▶ **DOCUMENT SECTION**:
*** Block opens ***
While there is a rich body of research on reinforcement learning in the brain, there is surprisingly sparse literature on how intrinsic rewards are coded, with songbirds as a notable exception, as discussed above. Much of the research studying reward processing non-invasively in humans focuses on isolating single mechanisms, for example using the Iowa gambling task, the monetary incentive delay task, 2 armed bandits, etc., and is thus ill-suited to derive intrinsic rewards using brain-conditioned reinforcement learning or inverse reinforcement learning. We believe there is fruitful research to be done by studying decision-making with a high loading on intrinsic rewards under naturalistic scenarios to infer the brain’s true reward functions.

Brain-like AGI safety

In a series of blog posts [55], AI safety researcher Steven Byrnes proposed a pathway toward brain-like AGI safety that partially overlaps with the goals of inferring goals from brains, as well as evolutionary approaches to AI safety. While we cannot fully do justice to their entire proposal here, we outline it for the benefit of neuroscientists who might resonate with the framework but are not exposed to the AI safety literature.

Broadly speaking, the proposal posits the existence of two systems:

  1. A learning subsystem. Includes the neocortex, as well as parts of the striatum, amygdala, and cerebellum. As its name indicates, the learning subsystem’s representations are learned within an organism’s lifetime, from scratch. Byrnes roughly estimates the proportion of the brain dedicated to “from-scratch” learning as 96%. The learning subsystem is the seat of the N-entry scorecard, a term-of-art for a short-term predictor of reward that could be identified with the mesolimbic reward system, especially secondary rewards or multiple reward components. It is also responsible for building a disentangled world model.
*** Block closes ***
In the passage on brain-like AGI safety, what share of the brain does Byrnes roughly estimate is devoted to "from-scratch" learning?

▶ **INPUT DATA**:
*** Block opens ***
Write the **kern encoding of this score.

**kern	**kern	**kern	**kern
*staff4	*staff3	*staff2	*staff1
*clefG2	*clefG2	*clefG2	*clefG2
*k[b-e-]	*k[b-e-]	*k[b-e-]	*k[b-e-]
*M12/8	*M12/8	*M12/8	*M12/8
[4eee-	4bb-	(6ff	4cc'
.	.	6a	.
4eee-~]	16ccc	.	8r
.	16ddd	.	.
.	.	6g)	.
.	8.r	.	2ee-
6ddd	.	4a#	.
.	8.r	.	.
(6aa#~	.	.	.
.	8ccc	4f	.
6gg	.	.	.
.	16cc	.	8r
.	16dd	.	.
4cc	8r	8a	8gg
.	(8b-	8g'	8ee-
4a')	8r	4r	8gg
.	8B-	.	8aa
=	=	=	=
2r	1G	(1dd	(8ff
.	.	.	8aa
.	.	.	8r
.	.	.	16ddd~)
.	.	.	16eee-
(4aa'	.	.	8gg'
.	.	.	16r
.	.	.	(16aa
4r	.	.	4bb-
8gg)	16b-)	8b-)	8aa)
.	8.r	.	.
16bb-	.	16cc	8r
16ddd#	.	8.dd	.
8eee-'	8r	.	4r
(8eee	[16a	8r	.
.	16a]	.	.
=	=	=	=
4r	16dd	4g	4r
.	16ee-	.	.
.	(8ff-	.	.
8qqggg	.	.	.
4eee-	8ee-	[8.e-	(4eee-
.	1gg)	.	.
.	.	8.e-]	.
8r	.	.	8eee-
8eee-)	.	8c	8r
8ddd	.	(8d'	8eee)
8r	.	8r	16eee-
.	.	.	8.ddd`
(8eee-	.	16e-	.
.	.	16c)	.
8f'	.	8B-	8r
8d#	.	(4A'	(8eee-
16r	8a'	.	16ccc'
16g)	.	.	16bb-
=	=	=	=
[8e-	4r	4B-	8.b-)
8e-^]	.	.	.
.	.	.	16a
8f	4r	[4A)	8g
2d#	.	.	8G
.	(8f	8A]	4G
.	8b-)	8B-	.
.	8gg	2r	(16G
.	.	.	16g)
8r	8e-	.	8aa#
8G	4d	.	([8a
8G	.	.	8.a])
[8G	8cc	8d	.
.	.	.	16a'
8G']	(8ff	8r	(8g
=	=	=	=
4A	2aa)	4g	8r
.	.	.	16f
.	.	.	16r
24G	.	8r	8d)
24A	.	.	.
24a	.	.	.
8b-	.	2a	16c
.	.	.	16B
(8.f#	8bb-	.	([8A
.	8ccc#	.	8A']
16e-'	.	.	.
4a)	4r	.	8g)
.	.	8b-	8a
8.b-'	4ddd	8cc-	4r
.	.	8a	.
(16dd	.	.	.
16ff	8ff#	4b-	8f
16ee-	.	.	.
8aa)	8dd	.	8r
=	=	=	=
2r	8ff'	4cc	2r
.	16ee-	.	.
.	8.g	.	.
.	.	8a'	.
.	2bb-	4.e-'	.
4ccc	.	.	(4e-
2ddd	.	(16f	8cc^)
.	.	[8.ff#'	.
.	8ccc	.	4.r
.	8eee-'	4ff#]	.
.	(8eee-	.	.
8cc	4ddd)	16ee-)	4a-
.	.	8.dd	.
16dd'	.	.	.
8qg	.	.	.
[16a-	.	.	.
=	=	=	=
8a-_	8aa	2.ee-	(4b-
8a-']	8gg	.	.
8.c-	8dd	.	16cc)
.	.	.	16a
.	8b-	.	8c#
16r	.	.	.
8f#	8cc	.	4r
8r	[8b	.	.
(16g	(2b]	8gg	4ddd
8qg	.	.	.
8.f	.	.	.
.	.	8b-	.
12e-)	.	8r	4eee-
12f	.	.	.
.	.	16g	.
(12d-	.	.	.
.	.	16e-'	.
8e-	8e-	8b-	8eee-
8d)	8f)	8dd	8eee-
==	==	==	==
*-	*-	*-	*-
*** Block closes ***
▶ **SOLUTION TO THIS EXERCISE**:
About 96%.